The owner of DERBY-PIE — which holds a federal trademark for a “well-known chocolate nut pie” — finished out of the money in his lawsuit against a Louisville, Kentucky, newspaper that published a recipe for the popular race-day dessert, a federal appeals court ruled Monday in dismissing the suit.
DERBY-PIE owner Alan Rupp sent a letter to the Louisville Courier-Journal contending that an article published in 2017 and featuring a “Derby pie” recipe “constituted a knowing infringement on its trademark.” A few weeks later the newspaper published an article on a local baker who makes macaroons with the flavor “Derby Pie,” thus prompting Mr. Rupp to file his suit in a federal court in Kentucky.

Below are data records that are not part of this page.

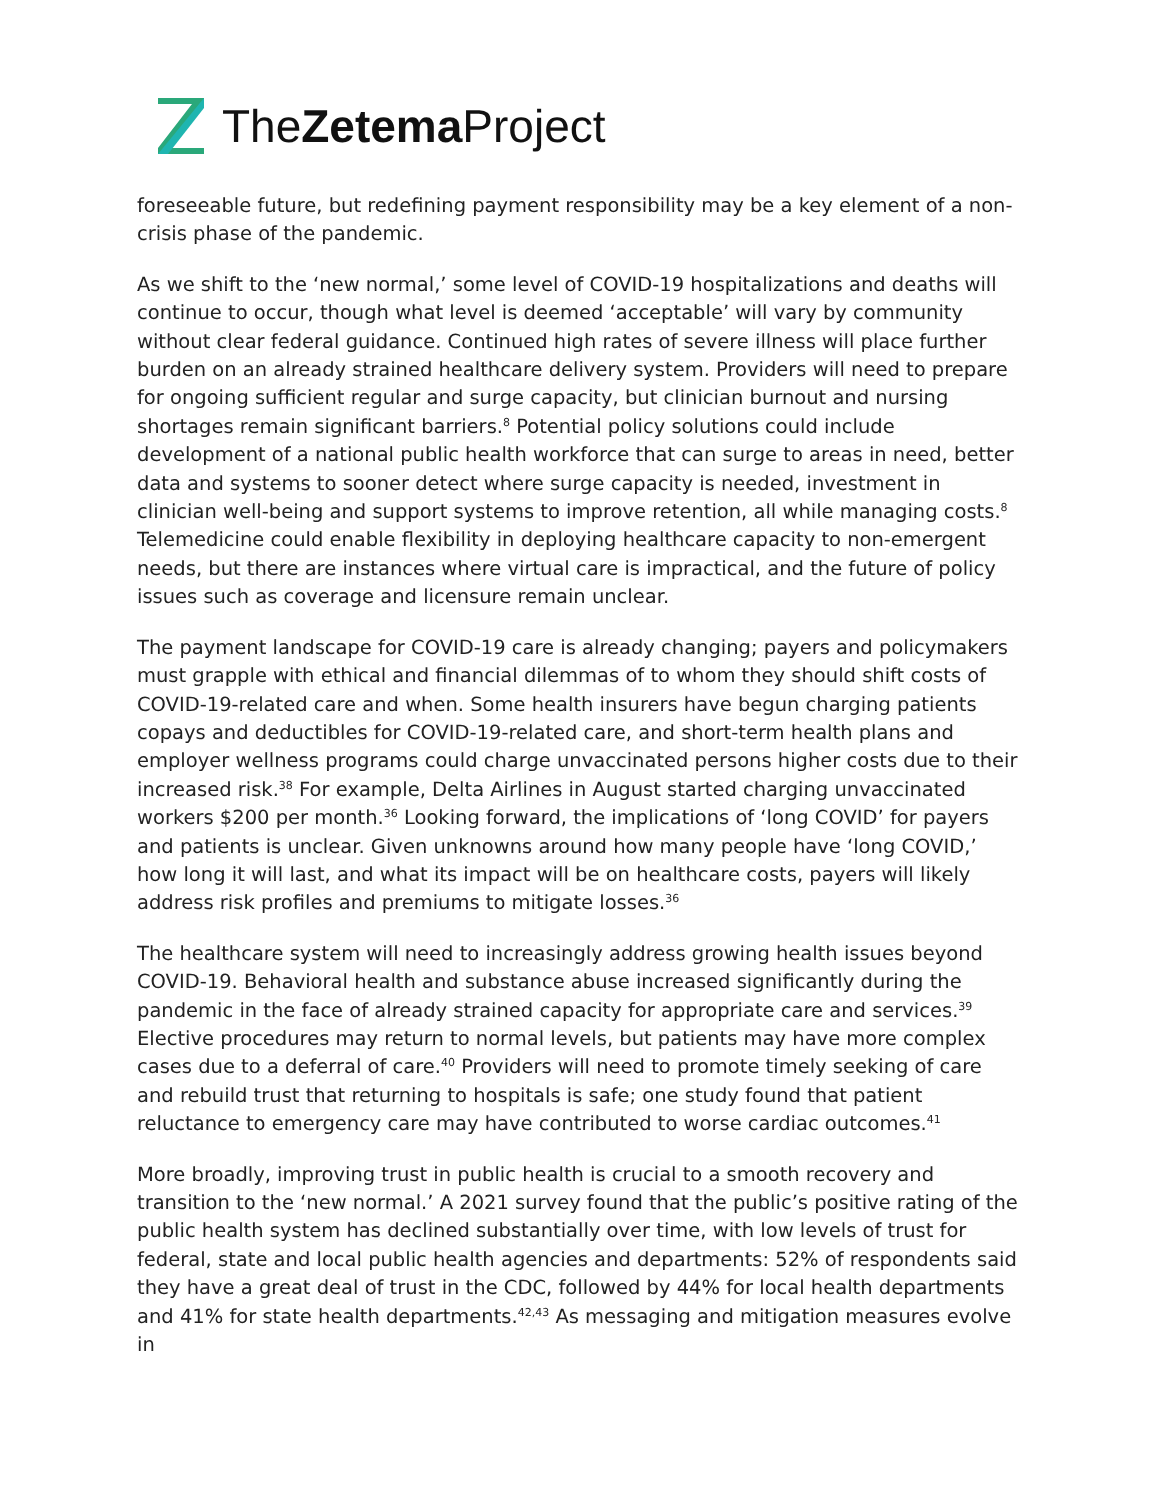TheZetema Project
foreseeable future, but redefining payment responsibility may be a key element of a non-crisis phase of the pandemic.
As we shift to the ‘new normal,’ some level of COVID-19 hospitalizations and deaths will continue to occur, though what level is deemed ‘acceptable’ will vary by community without clear federal guidance. Continued high rates of severe illness will place further burden on an already strained healthcare delivery system. Providers will need to prepare for ongoing sufficient regular and surge capacity, but clinician burnout and nursing shortages remain significant barriers.<sup>8</sup> Potential policy solutions could include development of a national public health workforce that can surge to areas in need, better data and systems to sooner detect where surge capacity is needed, investment in clinician well-being and support systems to improve retention, all while managing costs.<sup>8</sup> Telemedicine could enable flexibility in deploying healthcare capacity to non-emergent needs, but there are instances where virtual care is impractical, and the future of policy issues such as coverage and licensure remain unclear.
The payment landscape for COVID-19 care is already changing; payers and policymakers must grapple with ethical and financial dilemmas of to whom they should shift costs of COVID-19-related care and when. Some health insurers have begun charging patients copays and deductibles for COVID-19-related care, and short-term health plans and employer wellness programs could charge unvaccinated persons higher costs due to their increased risk.<sup>38</sup> For example, Delta Airlines in August started charging unvaccinated workers $200 per month.<sup>36</sup> Looking forward, the implications of ‘long COVID’ for payers and patients is unclear. Given unknowns around how many people have ‘long COVID,’ how long it will last, and what its impact will be on healthcare costs, payers will likely address risk profiles and premiums to mitigate losses.<sup>36</sup>
The healthcare system will need to increasingly address growing health issues beyond COVID-19. Behavioral health and substance abuse increased significantly during the pandemic in the face of already strained capacity for appropriate care and services.<sup>39</sup> Elective procedures may return to normal levels, but patients may have more complex cases due to a deferral of care.<sup>40</sup> Providers will need to promote timely seeking of care and rebuild trust that returning to hospitals is safe; one study found that patient reluctance to emergency care may have contributed to worse cardiac outcomes.<sup>41</sup>
More broadly, improving trust in public health is crucial to a smooth recovery and transition to the ‘new normal.’ A 2021 survey found that the public’s positive rating of the public health system has declined substantially over time, with low levels of trust for federal, state and local public health agencies and departments: 52% of respondents said they have a great deal of trust in the CDC, followed by 44% for local health departments and 41% for state health departments.<sup>42,43</sup> As messaging and mitigation measures evolve in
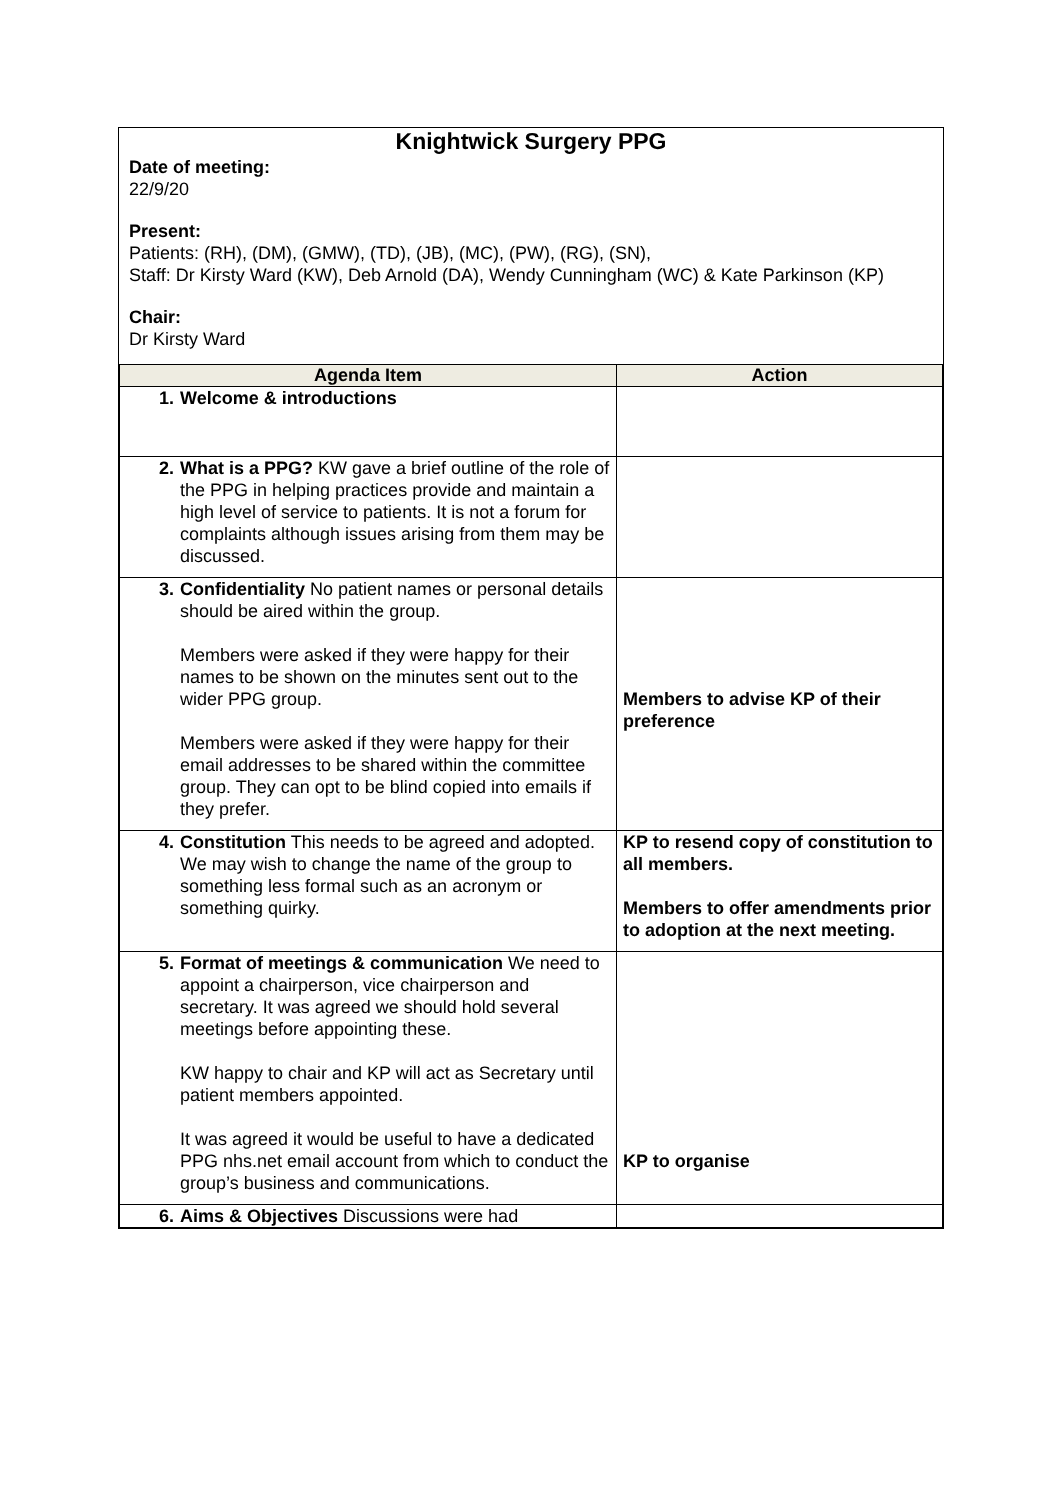Knightwick Surgery PPG
Date of meeting:
22/9/20
Present:
Patients: (RH), (DM), (GMW), (TD), (JB), (MC), (PW), (RG), (SN),
Staff: Dr Kirsty Ward (KW), Deb Arnold (DA), Wendy Cunningham (WC) & Kate Parkinson (KP)
Chair:
Dr Kirsty Ward
| Agenda Item | | Action |
| --- | --- | --- |
| 1. | Welcome & introductions | |
| 2. | What is a PPG? KW gave a brief outline of the role of the PPG in helping practices provide and maintain a high level of service to patients. It is not a forum for complaints although issues arising from them may be discussed. | |
| 3. | Confidentiality No patient names or personal details should be aired within the group. Members were asked if they were happy for their names to be shown on the minutes sent out to the wider PPG group. Members were asked if they were happy for their email addresses to be shared within the committee group. They can opt to be blind copied into emails if they prefer. | Members to advise KP of their preference |
| 4. | Constitution This needs to be agreed and adopted. We may wish to change the name of the group to something less formal such as an acronym or something quirky. | KP to resend copy of constitution to all members. Members to offer amendments prior to adoption at the next meeting. |
| 5. | Format of meetings & communication We need to appoint a chairperson, vice chairperson and secretary. It was agreed we should hold several meetings before appointing these. KW happy to chair and KP will act as Secretary until patient members appointed. It was agreed it would be useful to have a dedicated PPG nhs.net email account from which to conduct the group’s business and communications. | KP to organise |
| 6. | Aims & Objectives Discussions were had | |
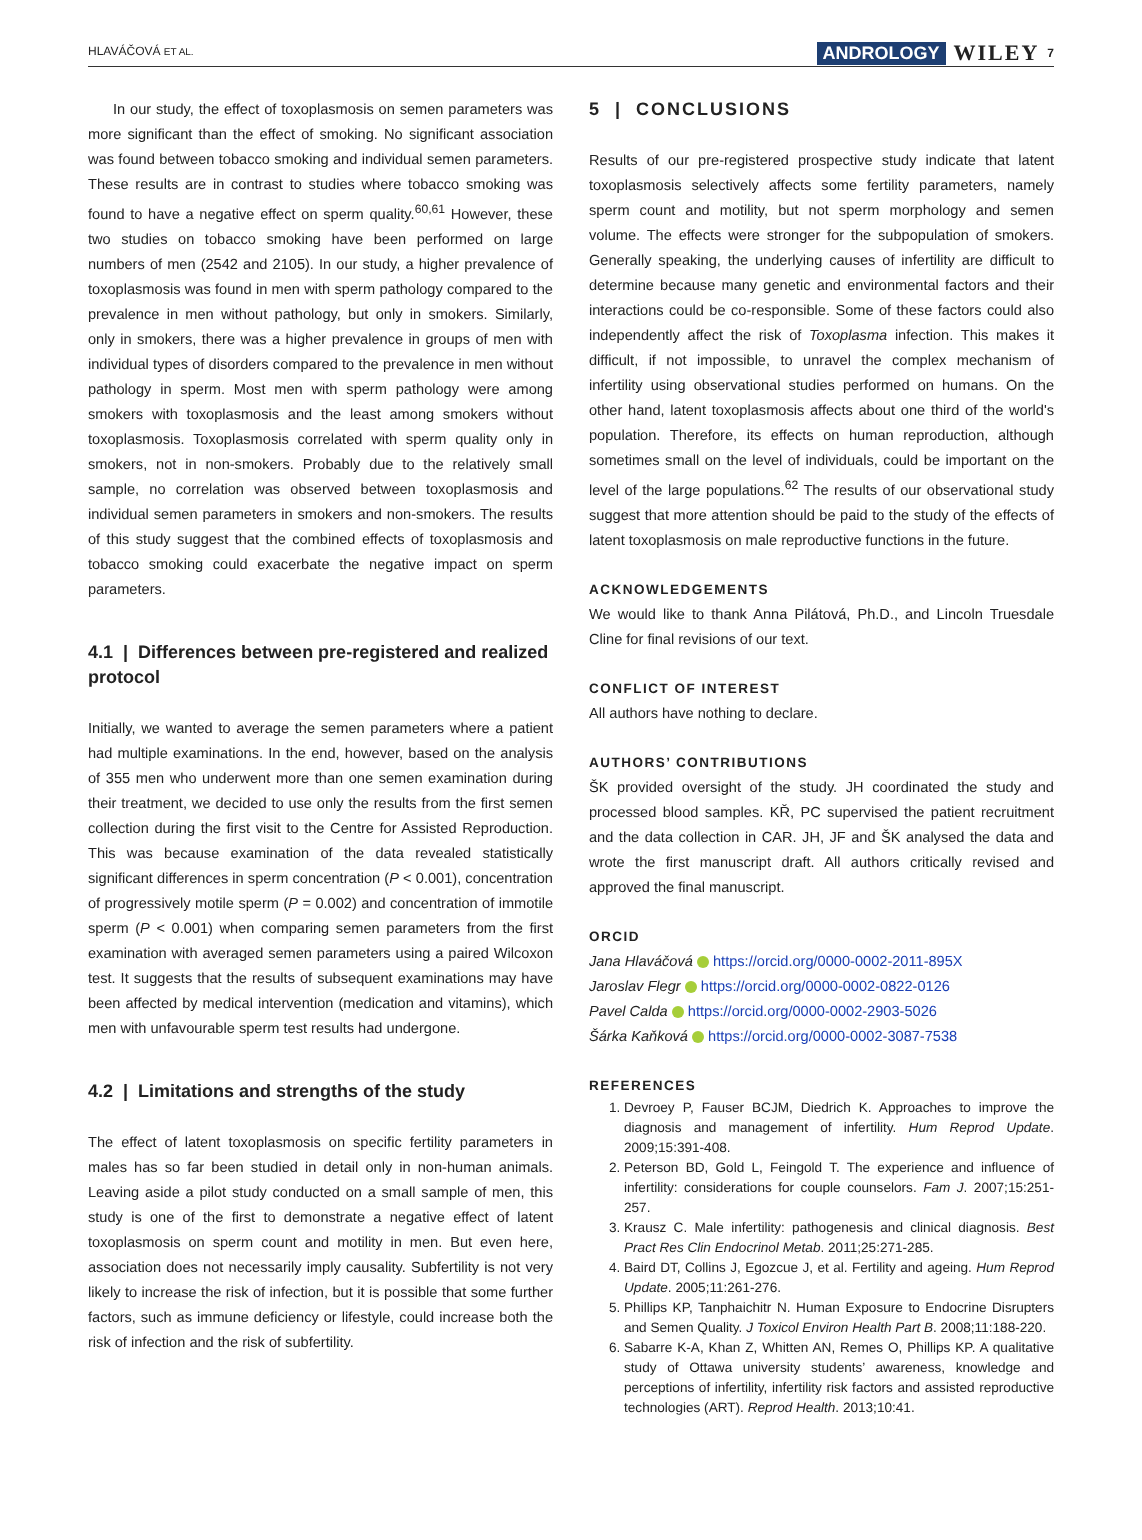HLAVÁČOVÁ ET AL. ANDROLOGY WILEY 7
In our study, the effect of toxoplasmosis on semen parameters was more significant than the effect of smoking. No significant association was found between tobacco smoking and individual semen parameters. These results are in contrast to studies where tobacco smoking was found to have a negative effect on sperm quality.<sup>60,61</sup> However, these two studies on tobacco smoking have been performed on large numbers of men (2542 and 2105). In our study, a higher prevalence of toxoplasmosis was found in men with sperm pathology compared to the prevalence in men without pathology, but only in smokers. Similarly, only in smokers, there was a higher prevalence in groups of men with individual types of disorders compared to the prevalence in men without pathology in sperm. Most men with sperm pathology were among smokers with toxoplasmosis and the least among smokers without toxoplasmosis. Toxoplasmosis correlated with sperm quality only in smokers, not in non-smokers. Probably due to the relatively small sample, no correlation was observed between toxoplasmosis and individual semen parameters in smokers and non-smokers. The results of this study suggest that the combined effects of toxoplasmosis and tobacco smoking could exacerbate the negative impact on sperm parameters.
4.1 | Differences between pre-registered and realized protocol
Initially, we wanted to average the semen parameters where a patient had multiple examinations. In the end, however, based on the analysis of 355 men who underwent more than one semen examination during their treatment, we decided to use only the results from the first semen collection during the first visit to the Centre for Assisted Reproduction. This was because examination of the data revealed statistically significant differences in sperm concentration (P < 0.001), concentration of progressively motile sperm (P = 0.002) and concentration of immotile sperm (P < 0.001) when comparing semen parameters from the first examination with averaged semen parameters using a paired Wilcoxon test. It suggests that the results of subsequent examinations may have been affected by medical intervention (medication and vitamins), which men with unfavourable sperm test results had undergone.
4.2 | Limitations and strengths of the study
The effect of latent toxoplasmosis on specific fertility parameters in males has so far been studied in detail only in non-human animals. Leaving aside a pilot study conducted on a small sample of men, this study is one of the first to demonstrate a negative effect of latent toxoplasmosis on sperm count and motility in men. But even here, association does not necessarily imply causality. Subfertility is not very likely to increase the risk of infection, but it is possible that some further factors, such as immune deficiency or lifestyle, could increase both the risk of infection and the risk of subfertility.
5 | CONCLUSIONS
Results of our pre-registered prospective study indicate that latent toxoplasmosis selectively affects some fertility parameters, namely sperm count and motility, but not sperm morphology and semen volume. The effects were stronger for the subpopulation of smokers. Generally speaking, the underlying causes of infertility are difficult to determine because many genetic and environmental factors and their interactions could be co-responsible. Some of these factors could also independently affect the risk of Toxoplasma infection. This makes it difficult, if not impossible, to unravel the complex mechanism of infertility using observational studies performed on humans. On the other hand, latent toxoplasmosis affects about one third of the world's population. Therefore, its effects on human reproduction, although sometimes small on the level of individuals, could be important on the level of the large populations.<sup>62</sup> The results of our observational study suggest that more attention should be paid to the study of the effects of latent toxoplasmosis on male reproductive functions in the future.
ACKNOWLEDGEMENTS
We would like to thank Anna Pilátová, Ph.D., and Lincoln Truesdale Cline for final revisions of our text.
CONFLICT OF INTEREST
All authors have nothing to declare.
AUTHORS’ CONTRIBUTIONS
ŠK provided oversight of the study. JH coordinated the study and processed blood samples. KŘ, PC supervised the patient recruitment and the data collection in CAR. JH, JF and ŠK analysed the data and wrote the first manuscript draft. All authors critically revised and approved the final manuscript.
ORCID
Jana Hlaváčová https://orcid.org/0000-0002-2011-895X
Jaroslav Flegr https://orcid.org/0000-0002-0822-0126
Pavel Calda https://orcid.org/0000-0002-2903-5026
Šárka Kaňková https://orcid.org/0000-0002-3087-7538
REFERENCES
1. Devroey P, Fauser BCJM, Diedrich K. Approaches to improve the diagnosis and management of infertility. Hum Reprod Update. 2009;15:391-408.
2. Peterson BD, Gold L, Feingold T. The experience and influence of infertility: considerations for couple counselors. Fam J. 2007;15:251-257.
3. Krausz C. Male infertility: pathogenesis and clinical diagnosis. Best Pract Res Clin Endocrinol Metab. 2011;25:271-285.
4. Baird DT, Collins J, Egozcue J, et al. Fertility and ageing. Hum Reprod Update. 2005;11:261-276.
5. Phillips KP, Tanphaichitr N. Human Exposure to Endocrine Disrupters and Semen Quality. J Toxicol Environ Health Part B. 2008;11:188-220.
6. Sabarre K-A, Khan Z, Whitten AN, Remes O, Phillips KP. A qualitative study of Ottawa university students’ awareness, knowledge and perceptions of infertility, infertility risk factors and assisted reproductive technologies (ART). Reprod Health. 2013;10:41.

The lower court dismissed all claims, writing in part that Mr. Rupp did “not plausibly establish that there is a risk of consumer confusion” between the trademarked DERBY-PIE and the home-made pie.
A federal appeals court agreed, writing that “the Courier-Journal has used the phrase ‘Derby pie’ in a ‘wholly descriptive manner,’” and that “we can assuredly say that the Courier-Journal did not use ‘Derby pie’ in a trademark way.”
Mr. Rupp’s lawsuit also lacked a key ingredient: similarity, the court wrote, adding that it was the man’s “own evidence” that revealed that “no reader could possibly think that a so-called ‘Derby pie’ containing bourbon and no vanilla came from the company or companies associated with DERBY-PIE.”